- [What is expected]: Pick out each of the lines below that contains the word "which", and copy those lines. Treat uppercase and lowercase letters as different.

[Images of plotted data]
%%
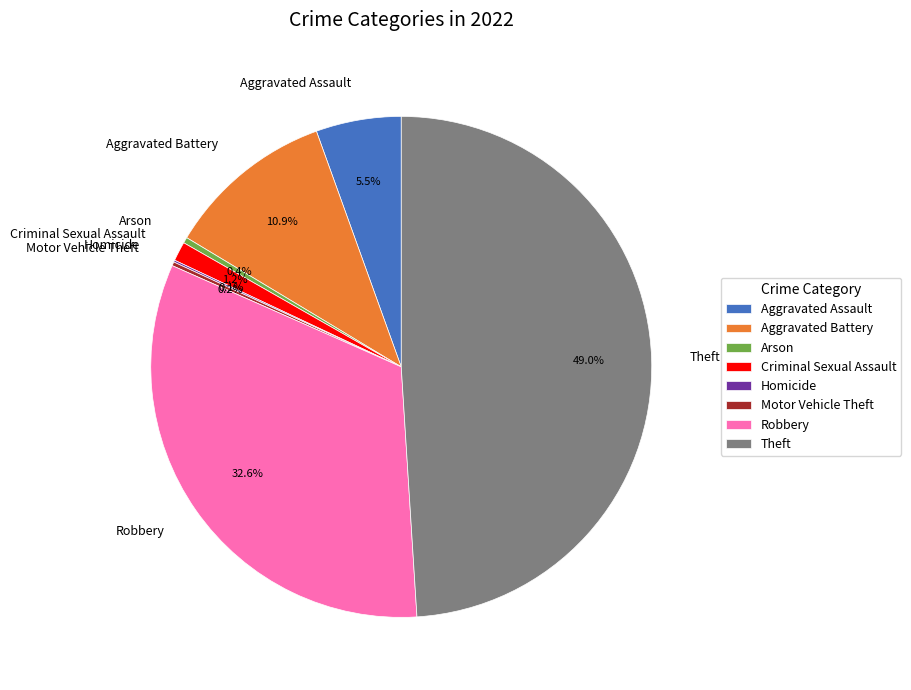

Does Robbery account for over 50% of the chart?

No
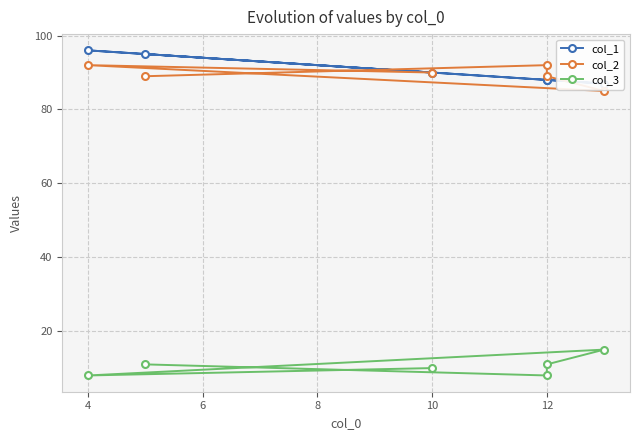

What is the average value of the col_2 series?

90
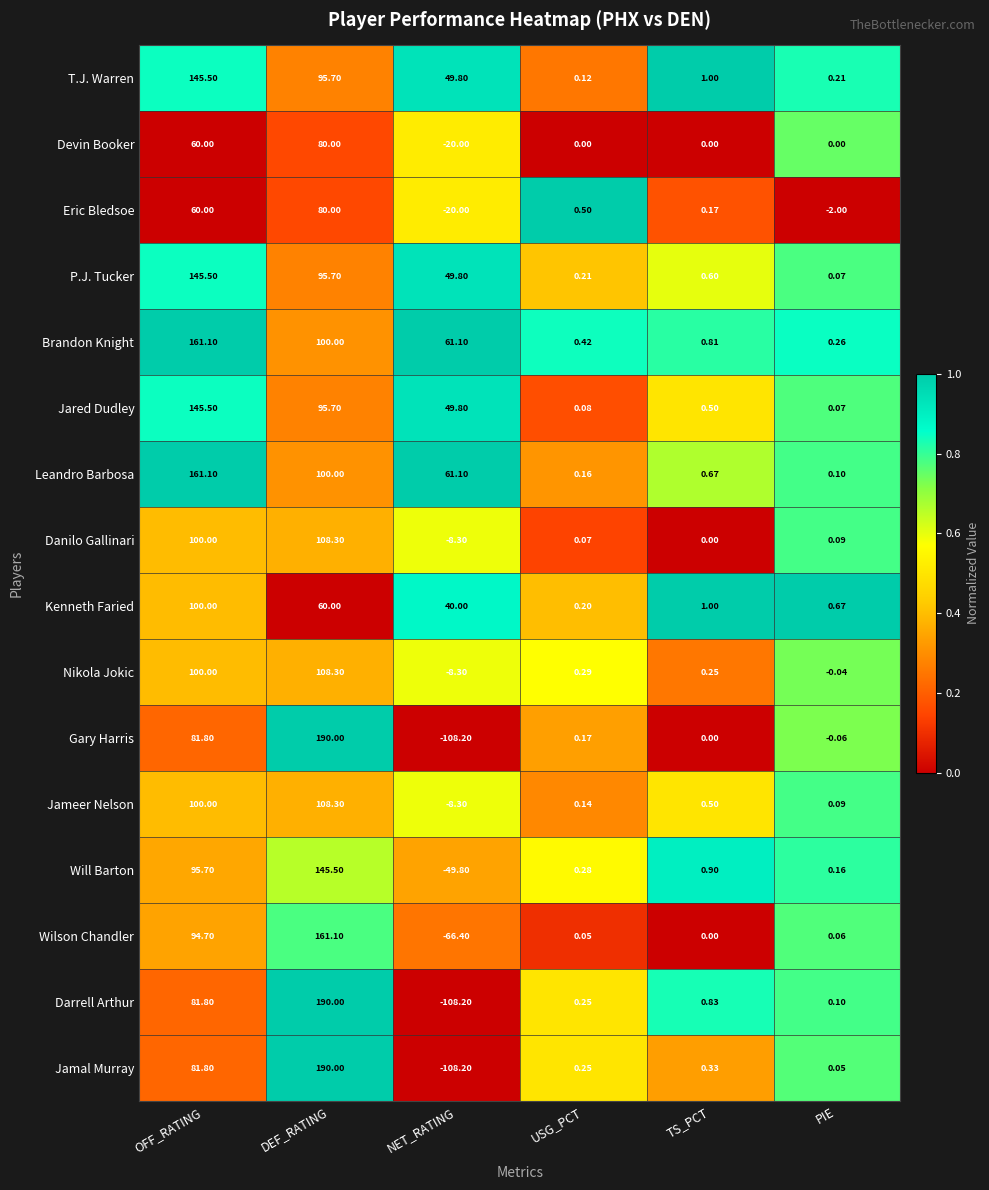

Between DEF_RATING and PIE, which series saw the biggest shift?

Gary Harris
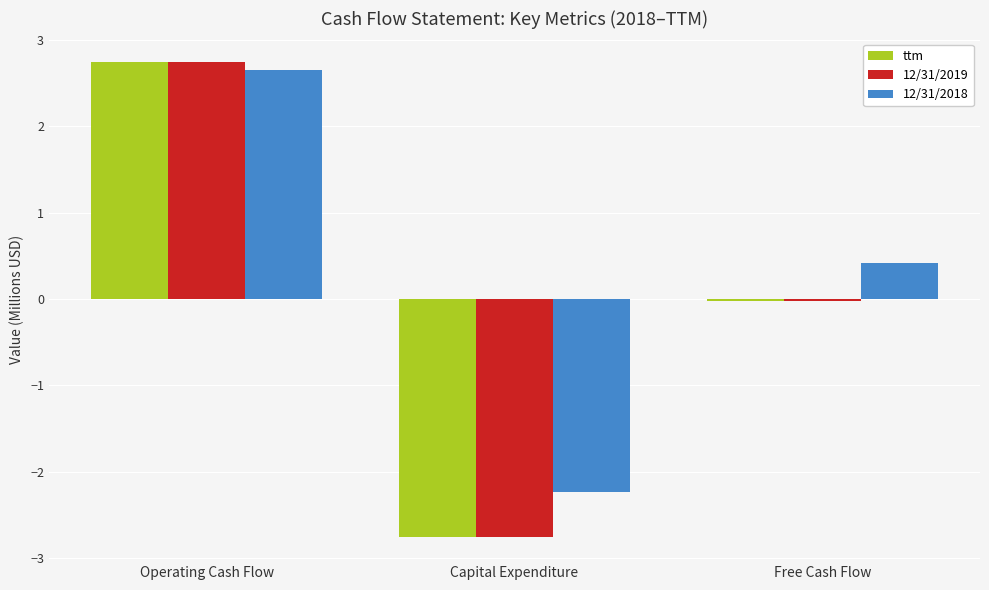

How many data points does each series have?

3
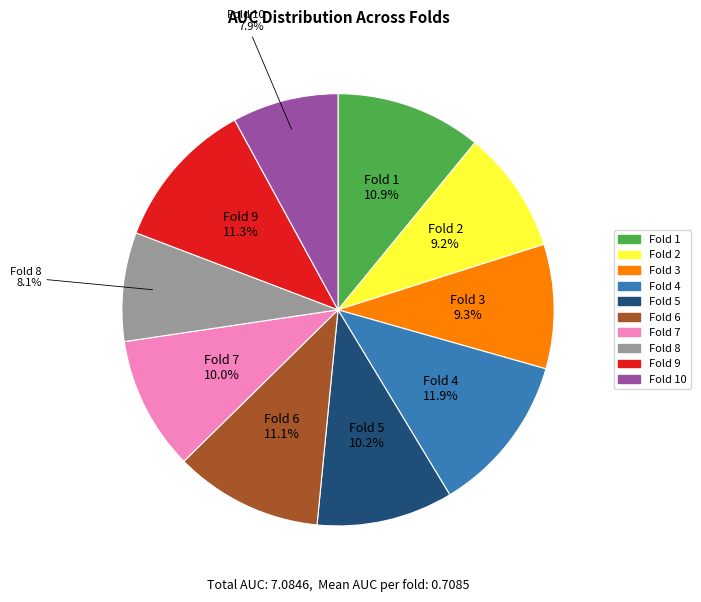

Is there any slice that represents more than half of the pie?

No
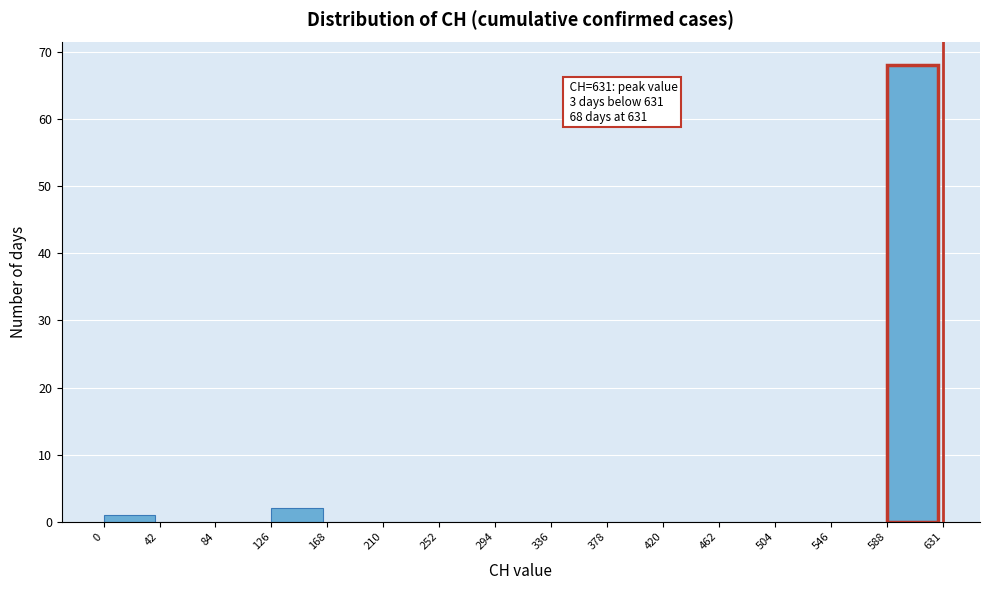

Over which range of the x-axis is the bar tallest?

588 to 631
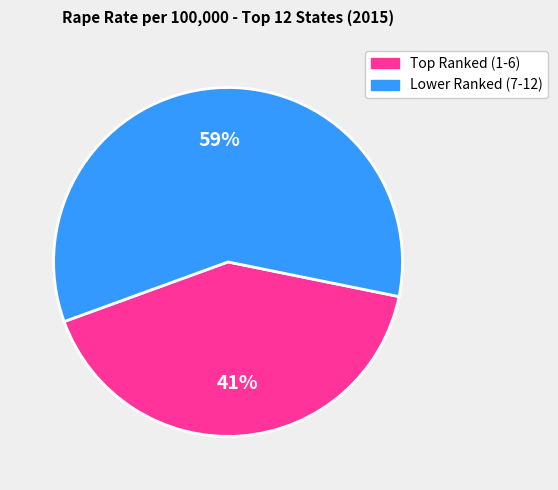

How many slices are in this pie chart?

2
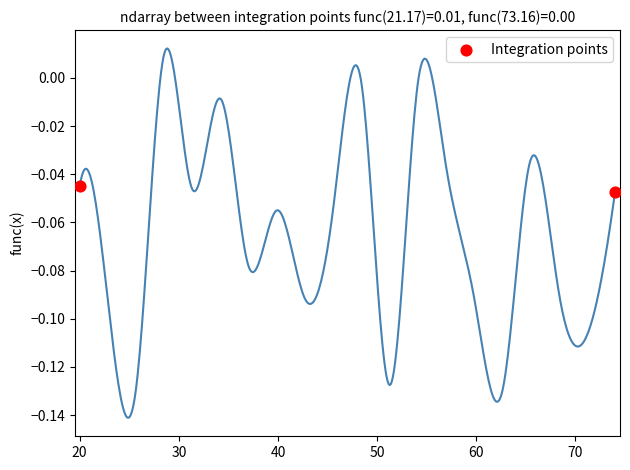

What is the range of X values (max minus min)?

54.0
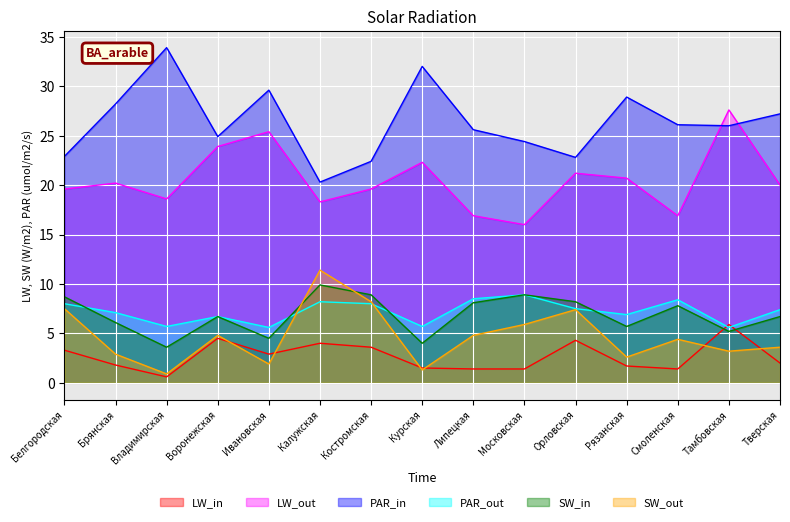

What is the greatest value displayed?

33.9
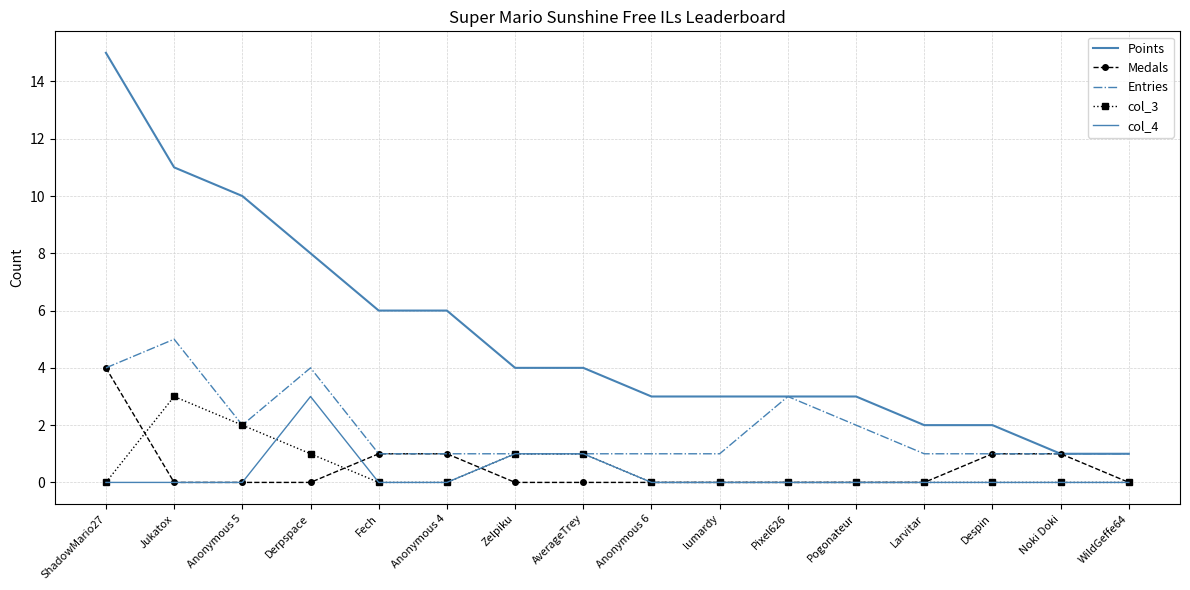

List the series in order of their peak value, highest first.

Points, Entries, Medals, col_3, col_4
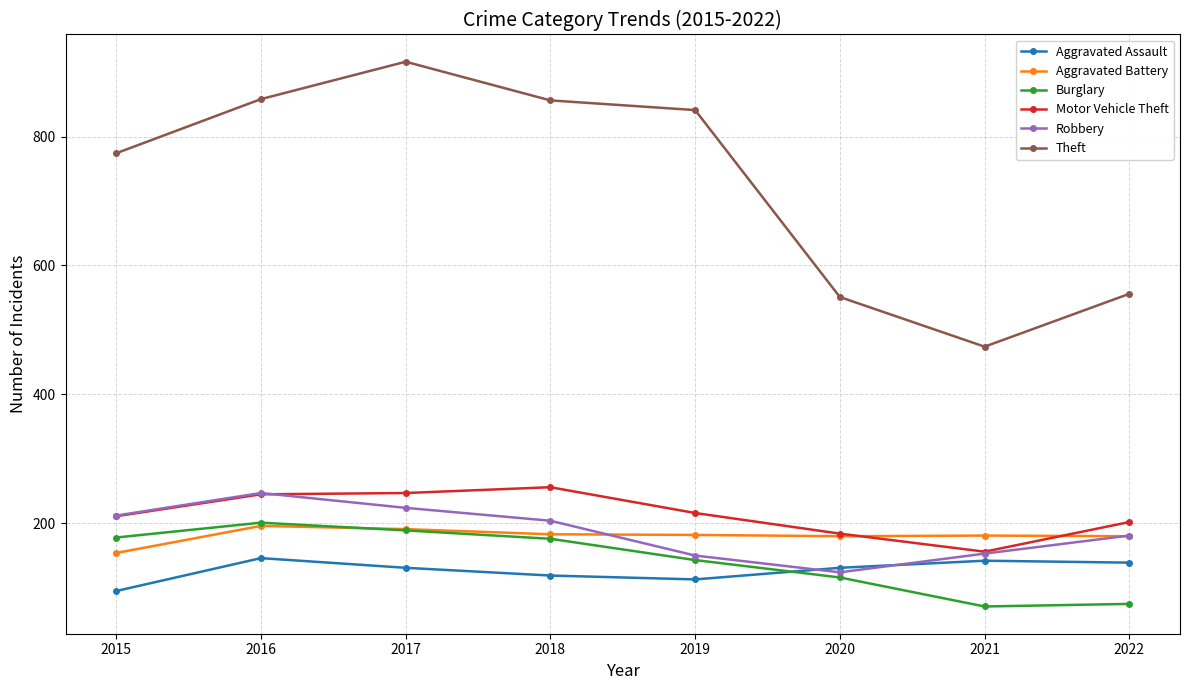

How many series are shown in this chart?

6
%%
- [Solution to this exercise]:
Between DEF_RATING and PIE, which series saw the biggest shift?
Over which range of the x-axis is the bar tallest?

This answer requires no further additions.